Mission

Independently lead or collaborate in the Grupo Santander´s investigations, bringing advanced technical DFIR skills.

Functions

• Take on the leadership role in any DFIR investigation escalated to the team.
• Perform artifact analysis and accurately construct a case narrative that can be represented in a forensic report.
• Follow the chain of custody requirements and make sure the business does so on a B.A.U basis.
• Train and mentor junior analysts as well as other team members.

Requirements

Competencies 

• Excellent command of windows and *nix forensics, in the context of both fraud/business related eDiscovery style investigations and “black box” investigations searching for compromise markers.
• Good knowledge of Android forensic review, able to coordinate the acquisition and review of relevant artifacts from Android devices. iOS knowledge is an added benefit.
• Excellent investigation skills.

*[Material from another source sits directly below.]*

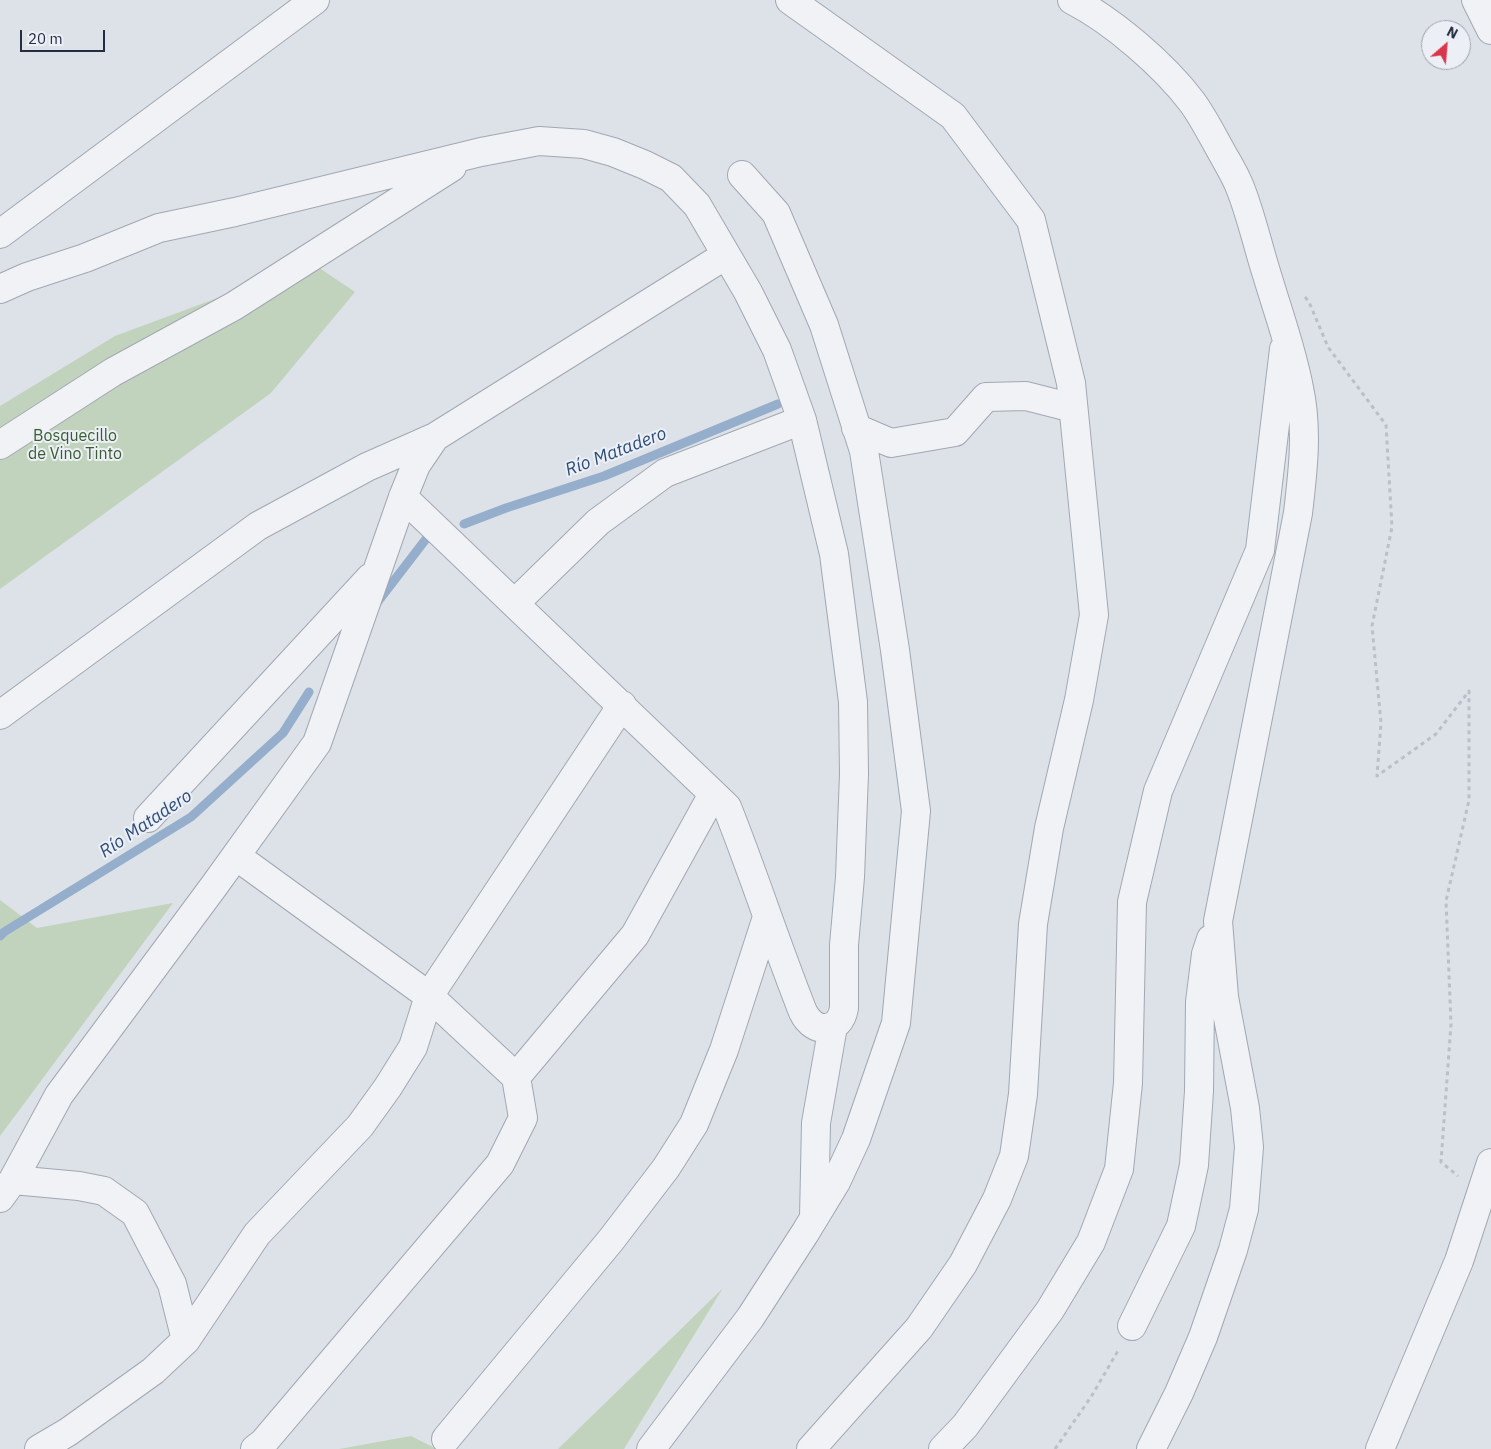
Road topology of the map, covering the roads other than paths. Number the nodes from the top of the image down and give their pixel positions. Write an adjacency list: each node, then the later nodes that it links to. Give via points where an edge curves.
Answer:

Able to comfortably prescribe and assist acquisition, pivot off of new findings and perform impact assessment.
• Very good knowledge of AD based domains. Ability to recognize signals amongst noise in typical logs and artifacts, from both on premise and o365 environments

Tooling experience:

• Data analytics tools (pandas, elastic, spark etc..) for log analysis
• EnCase Endpoint Investigator, NUIX for forensic acquisition and review

Languages

English Advanced

Experience

Seasoned DFIR analyst with demonstrable experience in cases involving production infrastructure, and case creation in support of legal action.